More by Alex Nauda
| Author: Alex Nauda
This article will get a bit deeper into how to turn service level objectives (SLOs) into a tool for balancing investments in new features and in improving the reliability of your software.
Error budgets can be thought of as a conceptual model for understanding acceptable risk in your services. You want to provide a highly reliable service to customers, but because of diminishing returns of marginal error rate reduction, you aren’t setting your SLOs impossibly high. We call it a “budget” because your organization can allocate (or spend) it and track its current balance. It can also be manufactured like a fiat currency (which can actually devalue reliability, more on that later). Depending on your budget refresh schedule, your acceptable error rate, your current balance, and your rate of burn, you can rationalize many competing priorities across a large scale software organization.
We need to attach a form of consequence to the error budget that has a real effect on the allocation of resources within the organization.

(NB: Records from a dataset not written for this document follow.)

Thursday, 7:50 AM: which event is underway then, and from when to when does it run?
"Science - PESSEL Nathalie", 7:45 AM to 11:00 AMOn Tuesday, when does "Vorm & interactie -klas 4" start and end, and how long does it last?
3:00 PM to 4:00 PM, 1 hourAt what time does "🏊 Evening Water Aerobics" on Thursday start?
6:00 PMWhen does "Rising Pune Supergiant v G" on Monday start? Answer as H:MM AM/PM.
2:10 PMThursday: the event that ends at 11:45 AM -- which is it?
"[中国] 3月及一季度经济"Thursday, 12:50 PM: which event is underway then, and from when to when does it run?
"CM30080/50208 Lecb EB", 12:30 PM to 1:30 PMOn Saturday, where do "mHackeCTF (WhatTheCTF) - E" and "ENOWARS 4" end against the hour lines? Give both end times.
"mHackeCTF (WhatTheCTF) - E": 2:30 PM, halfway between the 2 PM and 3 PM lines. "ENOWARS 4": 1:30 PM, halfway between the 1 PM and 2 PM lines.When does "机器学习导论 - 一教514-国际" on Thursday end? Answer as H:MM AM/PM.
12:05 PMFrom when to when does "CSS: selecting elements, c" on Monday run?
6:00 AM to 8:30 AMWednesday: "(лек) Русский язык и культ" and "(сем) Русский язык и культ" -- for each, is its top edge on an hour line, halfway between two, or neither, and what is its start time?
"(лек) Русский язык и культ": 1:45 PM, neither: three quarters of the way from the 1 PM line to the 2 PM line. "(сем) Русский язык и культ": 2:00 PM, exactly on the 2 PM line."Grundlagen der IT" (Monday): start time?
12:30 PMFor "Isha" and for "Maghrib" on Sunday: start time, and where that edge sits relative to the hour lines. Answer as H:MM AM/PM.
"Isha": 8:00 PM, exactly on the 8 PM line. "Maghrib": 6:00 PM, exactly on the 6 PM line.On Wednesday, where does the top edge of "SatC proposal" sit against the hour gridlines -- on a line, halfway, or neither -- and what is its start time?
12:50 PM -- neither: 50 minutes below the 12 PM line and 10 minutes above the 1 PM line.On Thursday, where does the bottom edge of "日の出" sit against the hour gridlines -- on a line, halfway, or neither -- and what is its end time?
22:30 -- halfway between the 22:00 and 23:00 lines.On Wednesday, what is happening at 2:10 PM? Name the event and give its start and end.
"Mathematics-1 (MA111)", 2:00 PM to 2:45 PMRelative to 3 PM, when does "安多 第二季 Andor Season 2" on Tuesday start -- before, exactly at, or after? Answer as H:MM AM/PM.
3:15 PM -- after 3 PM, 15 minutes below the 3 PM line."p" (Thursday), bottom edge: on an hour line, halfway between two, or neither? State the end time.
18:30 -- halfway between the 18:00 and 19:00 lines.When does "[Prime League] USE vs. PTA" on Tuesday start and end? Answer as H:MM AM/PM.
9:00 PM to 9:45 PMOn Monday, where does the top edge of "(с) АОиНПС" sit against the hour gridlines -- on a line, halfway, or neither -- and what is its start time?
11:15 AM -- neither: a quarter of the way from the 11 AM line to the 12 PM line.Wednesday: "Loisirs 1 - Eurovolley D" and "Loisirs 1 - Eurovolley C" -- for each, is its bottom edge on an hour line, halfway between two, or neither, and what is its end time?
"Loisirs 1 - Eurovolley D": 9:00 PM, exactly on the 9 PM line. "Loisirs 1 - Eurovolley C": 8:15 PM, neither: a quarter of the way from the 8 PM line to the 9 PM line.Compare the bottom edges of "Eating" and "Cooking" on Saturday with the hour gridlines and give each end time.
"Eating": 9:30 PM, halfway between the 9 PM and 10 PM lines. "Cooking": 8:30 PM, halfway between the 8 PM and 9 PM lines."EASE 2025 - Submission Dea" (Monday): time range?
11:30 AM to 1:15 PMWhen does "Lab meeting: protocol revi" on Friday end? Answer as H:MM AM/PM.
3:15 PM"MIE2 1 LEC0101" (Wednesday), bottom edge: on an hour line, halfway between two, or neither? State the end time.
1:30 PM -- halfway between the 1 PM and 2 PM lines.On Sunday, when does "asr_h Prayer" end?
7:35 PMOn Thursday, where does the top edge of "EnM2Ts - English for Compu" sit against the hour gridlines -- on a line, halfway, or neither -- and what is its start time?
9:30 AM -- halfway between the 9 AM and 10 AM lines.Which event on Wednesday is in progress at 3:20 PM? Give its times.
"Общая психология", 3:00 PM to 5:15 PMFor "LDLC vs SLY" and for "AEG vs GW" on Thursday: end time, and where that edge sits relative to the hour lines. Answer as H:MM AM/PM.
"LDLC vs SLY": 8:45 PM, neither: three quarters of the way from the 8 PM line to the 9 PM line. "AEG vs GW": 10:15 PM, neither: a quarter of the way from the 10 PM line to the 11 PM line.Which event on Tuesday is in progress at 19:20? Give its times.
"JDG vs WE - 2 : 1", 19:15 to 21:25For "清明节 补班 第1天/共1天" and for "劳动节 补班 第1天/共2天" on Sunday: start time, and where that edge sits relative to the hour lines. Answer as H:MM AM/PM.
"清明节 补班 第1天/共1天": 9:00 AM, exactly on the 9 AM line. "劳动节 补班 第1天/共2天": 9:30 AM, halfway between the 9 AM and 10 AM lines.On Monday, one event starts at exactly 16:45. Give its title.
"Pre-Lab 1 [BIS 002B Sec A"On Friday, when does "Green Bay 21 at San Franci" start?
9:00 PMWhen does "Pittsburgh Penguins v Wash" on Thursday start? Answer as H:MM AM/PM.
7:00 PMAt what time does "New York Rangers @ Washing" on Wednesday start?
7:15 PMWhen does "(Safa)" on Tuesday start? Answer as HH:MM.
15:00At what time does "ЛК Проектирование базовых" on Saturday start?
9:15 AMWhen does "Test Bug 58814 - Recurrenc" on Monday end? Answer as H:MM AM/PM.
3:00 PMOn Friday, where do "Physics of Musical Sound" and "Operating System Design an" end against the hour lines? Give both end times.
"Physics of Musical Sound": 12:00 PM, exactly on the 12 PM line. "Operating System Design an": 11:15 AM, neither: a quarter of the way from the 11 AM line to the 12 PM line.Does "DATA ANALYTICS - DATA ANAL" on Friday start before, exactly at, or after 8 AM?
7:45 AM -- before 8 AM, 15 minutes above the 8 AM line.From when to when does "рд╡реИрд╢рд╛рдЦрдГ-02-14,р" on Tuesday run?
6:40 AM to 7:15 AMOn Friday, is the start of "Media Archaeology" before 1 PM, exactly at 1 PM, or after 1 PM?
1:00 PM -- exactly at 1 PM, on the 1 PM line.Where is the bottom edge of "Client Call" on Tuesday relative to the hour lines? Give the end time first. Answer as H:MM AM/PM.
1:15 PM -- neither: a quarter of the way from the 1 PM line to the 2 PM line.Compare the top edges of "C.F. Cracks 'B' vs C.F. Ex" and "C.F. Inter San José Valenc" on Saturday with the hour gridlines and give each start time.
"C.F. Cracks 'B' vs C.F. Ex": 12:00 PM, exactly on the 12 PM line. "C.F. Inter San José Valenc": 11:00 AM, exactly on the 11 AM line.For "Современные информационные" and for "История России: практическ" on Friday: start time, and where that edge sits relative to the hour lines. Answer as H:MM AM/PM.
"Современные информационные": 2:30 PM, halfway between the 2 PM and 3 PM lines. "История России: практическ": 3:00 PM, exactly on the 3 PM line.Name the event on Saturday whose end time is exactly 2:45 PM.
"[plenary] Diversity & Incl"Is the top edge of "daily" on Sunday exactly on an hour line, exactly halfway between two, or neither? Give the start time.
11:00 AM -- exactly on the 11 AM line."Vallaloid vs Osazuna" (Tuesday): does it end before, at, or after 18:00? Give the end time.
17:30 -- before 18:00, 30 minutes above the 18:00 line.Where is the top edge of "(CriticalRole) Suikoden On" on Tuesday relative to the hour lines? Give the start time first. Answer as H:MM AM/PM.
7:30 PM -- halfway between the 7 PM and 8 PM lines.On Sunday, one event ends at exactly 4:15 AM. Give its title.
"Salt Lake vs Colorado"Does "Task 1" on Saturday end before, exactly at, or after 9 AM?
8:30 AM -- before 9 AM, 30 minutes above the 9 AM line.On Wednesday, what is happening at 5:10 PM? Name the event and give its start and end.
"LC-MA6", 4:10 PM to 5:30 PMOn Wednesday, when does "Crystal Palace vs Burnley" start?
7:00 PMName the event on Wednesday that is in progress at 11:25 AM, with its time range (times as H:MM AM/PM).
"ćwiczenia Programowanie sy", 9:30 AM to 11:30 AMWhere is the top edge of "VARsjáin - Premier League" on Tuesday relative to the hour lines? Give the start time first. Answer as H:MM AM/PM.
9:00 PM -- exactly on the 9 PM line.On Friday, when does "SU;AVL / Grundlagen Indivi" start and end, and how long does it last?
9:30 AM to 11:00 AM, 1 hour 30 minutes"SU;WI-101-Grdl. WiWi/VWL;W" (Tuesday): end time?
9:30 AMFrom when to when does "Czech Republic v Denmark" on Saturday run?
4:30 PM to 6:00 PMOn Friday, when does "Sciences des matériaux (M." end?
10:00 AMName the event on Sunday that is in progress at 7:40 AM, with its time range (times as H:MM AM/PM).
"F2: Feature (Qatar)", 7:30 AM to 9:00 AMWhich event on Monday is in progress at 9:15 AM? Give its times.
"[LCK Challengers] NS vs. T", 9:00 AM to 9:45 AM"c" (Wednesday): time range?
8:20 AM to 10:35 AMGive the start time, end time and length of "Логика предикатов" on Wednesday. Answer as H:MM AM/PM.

But first, back to the basics – how do we calculate an error budget in the first place? Whatever SLO you set below 100% implies an “acceptable” error rate for your service. Just take 100 minus your SLO and that’s your error budget. So if you have a “three nines” service, your acceptable errors (and therefore your error budget) for the SLO is .1%. You could also describe this as 1 error per 1,000 service requests. If you are striving for “four nines,” your budget becomes 1 error per 10,000 service requests. Generally speaking, the larger the budget the more freedom you have to change the system (which introduces risks) but the impact is users won’t be able to rely on the service as much. On the other hand, minimizing an error budget means you don’t have much wiggle room for mistakes or interruptions to service and you will have to put a lot more thought and energy into how you manage risks associated with changes in your system.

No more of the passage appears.